What is the difference between the two cigars besides the size of the cigar. What are the flavor differences, etc?


----------



## Macke (Aug 20, 2011)

If you use the forum search function at the top of the screen in the user interface, you'll be able to find reviews of both cigars, and should be able to compare them using those, and not have to wait for someone to reply.

Reviews can be found here:

Arturo Fuente: Hemingway - Work of Art (Review)

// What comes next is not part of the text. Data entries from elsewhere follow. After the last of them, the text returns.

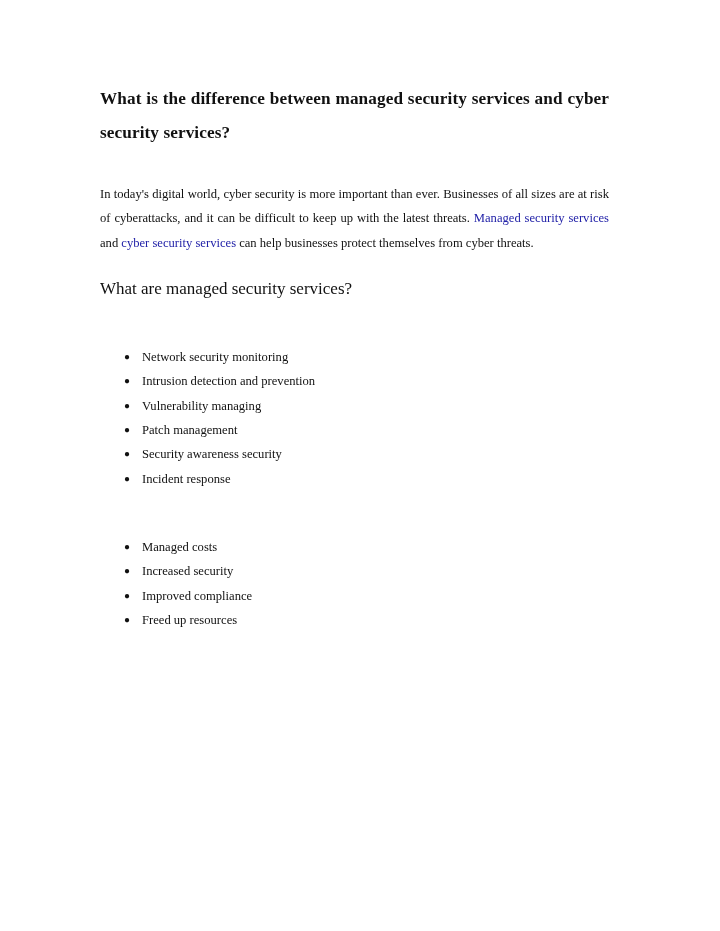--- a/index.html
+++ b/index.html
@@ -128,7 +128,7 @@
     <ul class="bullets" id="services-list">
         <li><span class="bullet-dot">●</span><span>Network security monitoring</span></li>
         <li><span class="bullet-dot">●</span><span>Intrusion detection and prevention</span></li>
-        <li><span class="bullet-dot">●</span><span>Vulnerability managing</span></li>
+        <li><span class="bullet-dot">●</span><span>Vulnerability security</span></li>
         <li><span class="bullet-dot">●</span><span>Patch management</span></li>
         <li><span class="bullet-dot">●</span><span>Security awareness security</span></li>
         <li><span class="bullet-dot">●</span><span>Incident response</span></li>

Arturo Fuente Hemingway Work of Art *Maduro* review

Arturo Fuente Hemingway Short Story Review

Arturo Fuente Hemingway Short Story *Maduro* Review


----------



## Photo Dan (Sep 2, 2011)

My go to smoke is SS but when I went to pick up a few for a beach trip the Best Sellers (next side up) were only .75/piece more so I grabbed those. Nice but the SS-type sweetness took a bit longer to kick in, but the trade off is it last 15-20 min longer. Did have a WOAM that I got in a sampler and it blew me away, amazing smoke!! But I haven't tried the natural.


----------



## KcJason1 (Oct 20, 2010)

SS great
SSM great
WOAM great
WOA Sucks...

Thats the difference..

:smoke:


----------



## tpharkman (Feb 20, 2010)

KcJason1 said:


> SS great
> SSM great
> WOAM great
> WOA Sucks...
> ...


That about sums it up.


----------



## lukesparksoff (Apr 21, 2010)

AF SSM is a great cigar , but the WOAM is truly a work of art


----------



## bradfordcharles (Jun 28, 2011)

correction: woam is better than great.


----------